◆ **The task**:
Using the data that follows, state the number of lines holding the word "serif", and give no other output.

◆ **Extracted material**:
════════════════

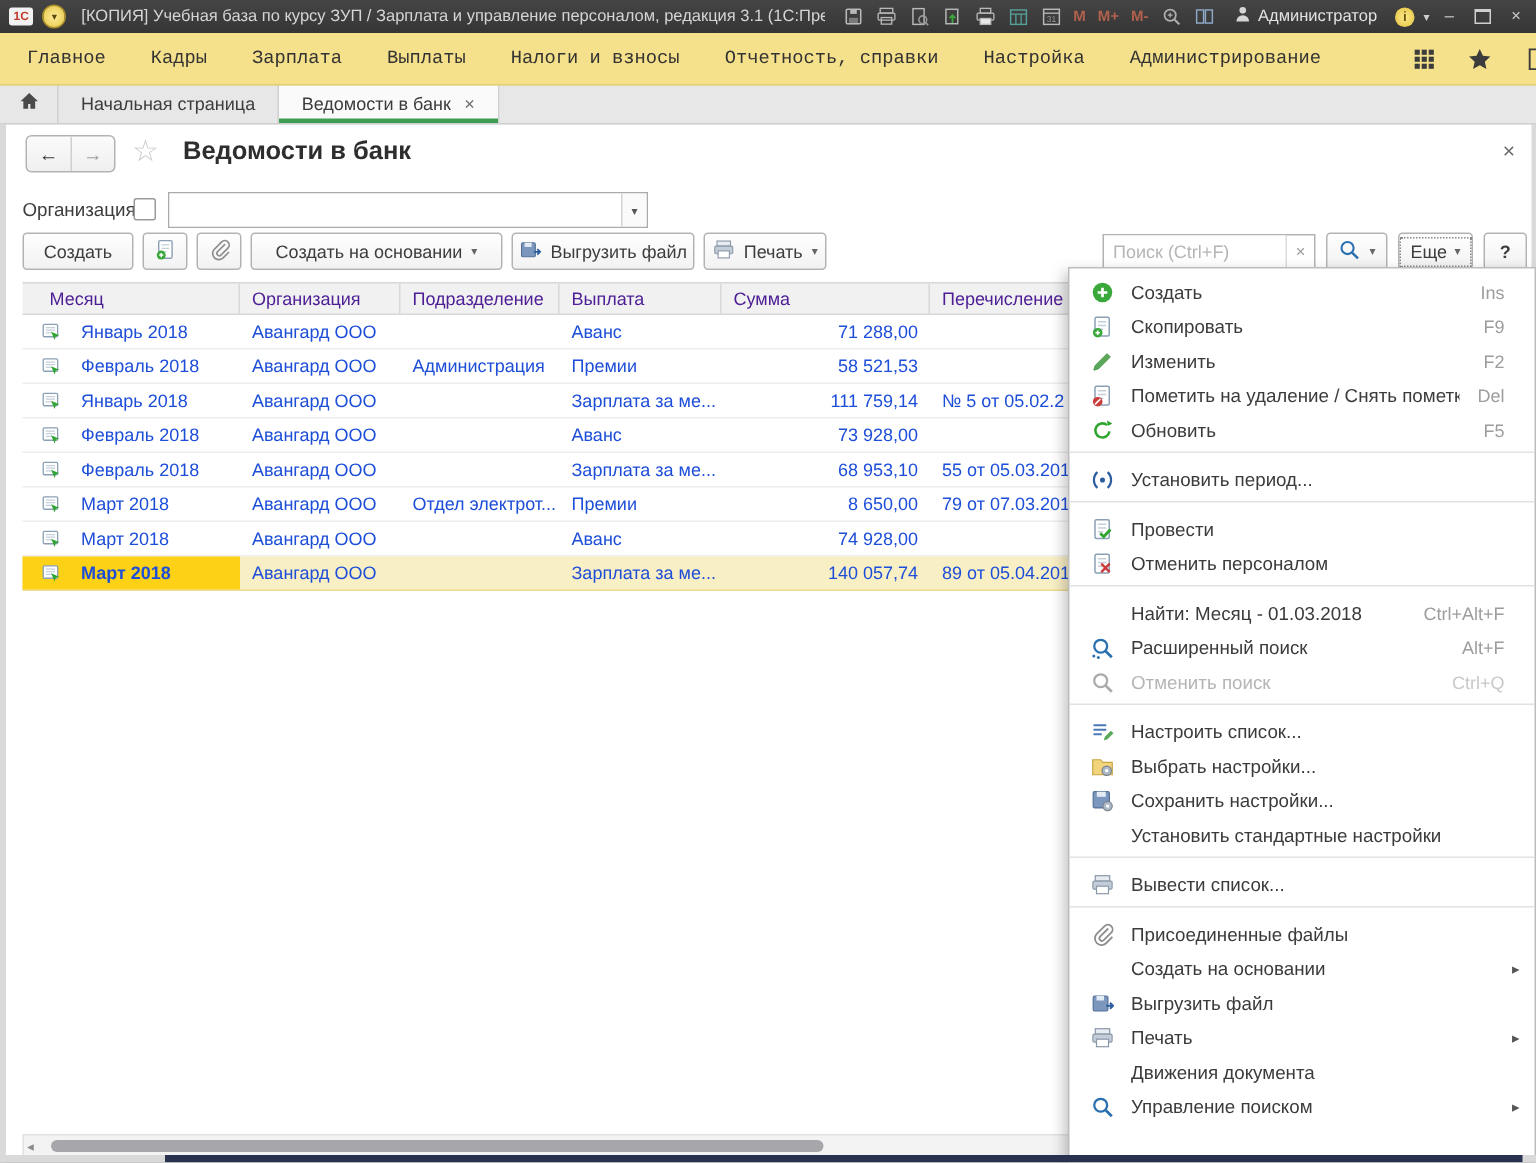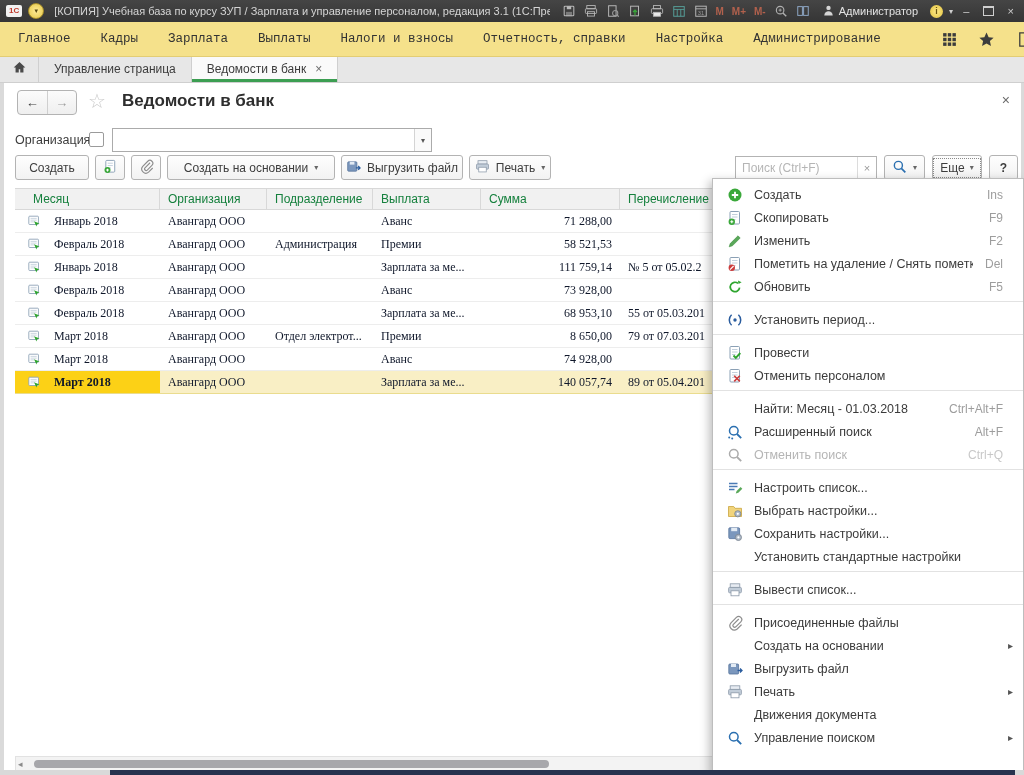--- a/index.html
+++ b/index.html
@@ -72,27 +72,27 @@
              display:flex;box-sizing:border-box;}
   .searchbox input{flex:1;border:0;outline:0;padding:0 6px;font:12px "Liberation Sans",sans-serif;color:#333;min-width:0;}
   .searchbox input::placeholder{color:#b5b5b5;}
   .search-clear{width:18px;border-left:1px solid #dcdcdc;display:flex;align-items:center;justify-content:center;color:#9a9a9a;font-size:11px;}
   .btn-searchgo{left:884px;width:41px;}
   .btn-more{left:932px;width:50px;padding:0;}
   .btn-more .inner{border:1px dotted #8a8a8a;padding:2px 6px;display:flex;align-items:center;gap:5px;}
   .btn-help{left:989px;width:29px;font-weight:bold;}
   
   .thead{position:absolute;left:15px;top:188px;right:5px;height:22px;display:flex;background:#f1f1f1;
-         border-top:1px solid #d8d8d8;border-bottom:1px solid #d8d8d8;color:#15803d;font-size:12px;box-sizing:border-box;}
+         border-top:1px solid #d8d8d8;border-bottom:1px solid #d8d8d8;color:#4c1d95;font-size:12px;box-sizing:border-box;}
   .th{line-height:20px;padding-left:8px;border-right:1px solid #d8d8d8;box-sizing:border-box;flex:none;white-space:nowrap;overflow:hidden;}
   .h1{width:145px;padding-left:18px;}
   .h2{width:107px;}.h3{width:106px;}.h4{width:108px;}.h5{width:139px;}
   .h6{flex:1;border-right:0;}
   .tbody{position:absolute;left:15px;top:210px;right:5px;}
-  .trow{display:flex;height:23px;border-bottom:1px solid #ededed;align-items:center;font-size:12px;color:#0f172a;box-sizing:border-box;font-family:Liberation Serif, serif;}
+  .trow{display:flex;height:23px;border-bottom:1px solid #ededed;align-items:center;font-size:12px;color:#1d4ed8;box-sizing:border-box;}
   .c{flex:none;white-space:nowrap;overflow:hidden;padding-left:8px;box-sizing:border-box;height:100%;display:flex;align-items:center;}
   .c1{width:145px;padding-left:0;}
   .c2{width:107px;}.c3{width:106px;}.c4{width:108px;}
   .c5{width:139px;justify-content:flex-end;padding-right:8px;}
   .c6{flex:1;}
   .doc-ico{margin-left:12px;margin-right:12px;display:flex;}
   .doc-ico svg{width:15px;height:14px;}
   .trow.selected{background:#f9efc5;border-bottom:1px solid #eadc8e;}
   .trow.selected .c1{background:#fcd116;font-weight:bold;}
   
@@ -307,21 +307,21 @@
       </span>
   </div>
 
   <div class="tabbar">
     <div class="home">
         <span><svg viewBox="0 0 16 16" xmlns="http://www.w3.org/2000/svg">
             <path d="M8 2.2L1.8 8h2v5.4h3.4V9.9h1.6v3.5h3.4V8h2z" fill="#4a4a4a"></path>
           </svg></span>
       </div>
     <div class="tab">
-        <span>Управление страница</span>
+        <span>Начальная страница</span>
       </div>
     <div class="tab active">
       <span>Ведомости в банк</span>
       <span class="tab-x">×</span>
     </div>
   </div>
 
   <div class="navgrp">
     <span class="nb nb-back">←</span>
     <span class="nb nb-fwd">→</span>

════════════════

◆ **Exercise solution**:
2